Prague, June 26 (RFE/RL) -- Anna Biryukova first leapt into the headlines in Stuttgart, back in 1993. That was the year the Moscow athlete set a world record in the triple jump, taking home the gold medal for her country at the World Track and Field Championship.
Biryukova told RFE/RL in a recent conversation in Prague that standing on the winner's pedestal and listening to the Russian hymn was one of the most memorable moments in her life.
But back in Moscow after the competition, Biryukova's achievements weren't being matched by any funds. Despite her win and promising future, the Russian sports federation could not afford to pay her any monthly allowance, even as the cost of living escalated dramatically. Not only were costs rising, but many of Biryukova's fellow competitors were leaving the country for more lucrative training conditions abroad.
It was then that Biryukova decided to leave Moscow with her husband and newborn son, determined to find a place where she could train and earn a living - at least until the situation improved at home.
In 1994, Biryukova found that place - in the small northern Czech city of Jablonec. The local track and field club gave her housing, a salary and her husband soon found a coaching job in Prague.
Biryukova says she has had few problems, aside from a recent article in the Czech press claiming her reason for leaving Russia was "mafia" pressure. Biryukova laughs it off, "I've never had any contact with the mafia. It's ridiculous. And anyway, if they really want you, you can't run away from the mafia."
Rather than the mafia, Biryukova has tangled with the Czech authorities, who barred her purchase of an apartment in Jablonec, even after she had advanced a down payment on the property. Under current law, foreigners cannot buy real estate in the Czech Republic as private individuals. Biryukova says no one told her this before she parted with her money. For the moment, the case is unresolved.
But Biryukova has other worries now. And fortune, literally, is changing for the Russian athlete. Since this is an Olympic year, the Russian federation has started to pay her a monthly salary - about 700 dollars a month. This helps to cover her living expenses and in addition, sponsorship deals have started coming in - notably from the athletic giant Reebok.
Czech trainer and manager Jan Pospisil, who also coaches Olympic gold medalist Jan Zelezny, has taken Biryukova under his wing. Biryukova just returned from a three month training stint with Pospisil in South Africa, where the balmy weather and world class facilities enabled her to stay in shape through the long European winter. Soon, Biryukova will return to Russia, where she must qualify for the Olympic team. But winning a spot should pose little problem for the one-time world record holder.
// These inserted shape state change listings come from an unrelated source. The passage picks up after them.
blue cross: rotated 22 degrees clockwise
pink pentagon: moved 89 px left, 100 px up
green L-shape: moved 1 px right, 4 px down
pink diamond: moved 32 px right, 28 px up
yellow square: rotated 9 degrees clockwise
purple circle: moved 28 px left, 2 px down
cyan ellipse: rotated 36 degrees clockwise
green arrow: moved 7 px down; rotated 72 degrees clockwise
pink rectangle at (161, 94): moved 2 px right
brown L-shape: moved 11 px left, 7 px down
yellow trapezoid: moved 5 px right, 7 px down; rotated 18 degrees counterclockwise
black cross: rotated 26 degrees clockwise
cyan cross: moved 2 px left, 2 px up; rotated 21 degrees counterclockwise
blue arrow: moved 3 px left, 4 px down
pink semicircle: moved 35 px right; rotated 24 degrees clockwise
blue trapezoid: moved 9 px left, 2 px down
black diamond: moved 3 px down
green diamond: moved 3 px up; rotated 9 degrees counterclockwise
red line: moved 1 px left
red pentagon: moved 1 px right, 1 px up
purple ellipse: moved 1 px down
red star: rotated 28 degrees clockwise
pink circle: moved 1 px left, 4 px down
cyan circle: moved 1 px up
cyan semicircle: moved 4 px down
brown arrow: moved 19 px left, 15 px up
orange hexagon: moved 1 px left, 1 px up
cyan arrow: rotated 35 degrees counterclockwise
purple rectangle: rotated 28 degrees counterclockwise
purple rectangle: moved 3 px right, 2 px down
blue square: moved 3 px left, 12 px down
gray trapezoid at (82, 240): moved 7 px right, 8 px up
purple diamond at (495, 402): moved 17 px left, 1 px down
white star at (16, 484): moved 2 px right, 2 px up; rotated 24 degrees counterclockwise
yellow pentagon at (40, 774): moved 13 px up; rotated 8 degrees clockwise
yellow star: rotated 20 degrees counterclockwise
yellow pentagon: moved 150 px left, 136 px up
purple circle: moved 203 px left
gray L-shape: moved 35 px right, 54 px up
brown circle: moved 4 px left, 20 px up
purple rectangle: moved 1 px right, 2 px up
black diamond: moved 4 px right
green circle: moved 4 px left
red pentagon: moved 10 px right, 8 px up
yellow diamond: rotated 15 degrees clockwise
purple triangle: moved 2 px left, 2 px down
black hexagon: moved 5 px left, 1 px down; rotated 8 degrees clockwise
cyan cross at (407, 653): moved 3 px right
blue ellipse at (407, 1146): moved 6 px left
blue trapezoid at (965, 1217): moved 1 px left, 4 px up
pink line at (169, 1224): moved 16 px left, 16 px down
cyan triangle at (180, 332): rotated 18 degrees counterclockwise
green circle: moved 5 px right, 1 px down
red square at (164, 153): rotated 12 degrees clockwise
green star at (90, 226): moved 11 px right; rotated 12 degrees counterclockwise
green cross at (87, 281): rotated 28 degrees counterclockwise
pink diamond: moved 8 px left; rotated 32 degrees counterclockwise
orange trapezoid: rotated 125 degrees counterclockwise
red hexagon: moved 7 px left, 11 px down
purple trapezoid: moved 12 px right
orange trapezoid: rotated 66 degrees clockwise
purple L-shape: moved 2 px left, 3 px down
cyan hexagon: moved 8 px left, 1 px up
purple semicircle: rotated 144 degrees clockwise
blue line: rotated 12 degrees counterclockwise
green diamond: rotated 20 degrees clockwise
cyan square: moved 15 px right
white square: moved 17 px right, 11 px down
These will be Biryukova's first Olympics. But first times are lucky for the 29-year old Russian. After all, it was while attending her first World Championship that Biryukova set a world record in the triple jump. Biryukova, however, remains modest. "I still have a lot to learn," she says. "After all, I've only been at the top of my sport for just three years."
It's been a long road to the top for the 29 year-old - who was first noticed 15 years ago as a teenager - when she used to beat all the boys in track and field races at summer camp. It was then that a coach told her she should go in for the long jump. And Biryukova has been jumping to larger and larger victories ever since.
Does this Muscovite worry that the hot and humid August Atlanta weather could affect her performance? "No," says Biryukova. "If you're in shape, you can jump well under any conditions. But if you're not, the wind can be at your back and the sun pleasantly shining, but you won't do it." It's not the weather or the gear that matters, says Biryukova, adding, "If you're ready to compete, then you can even run barefoot."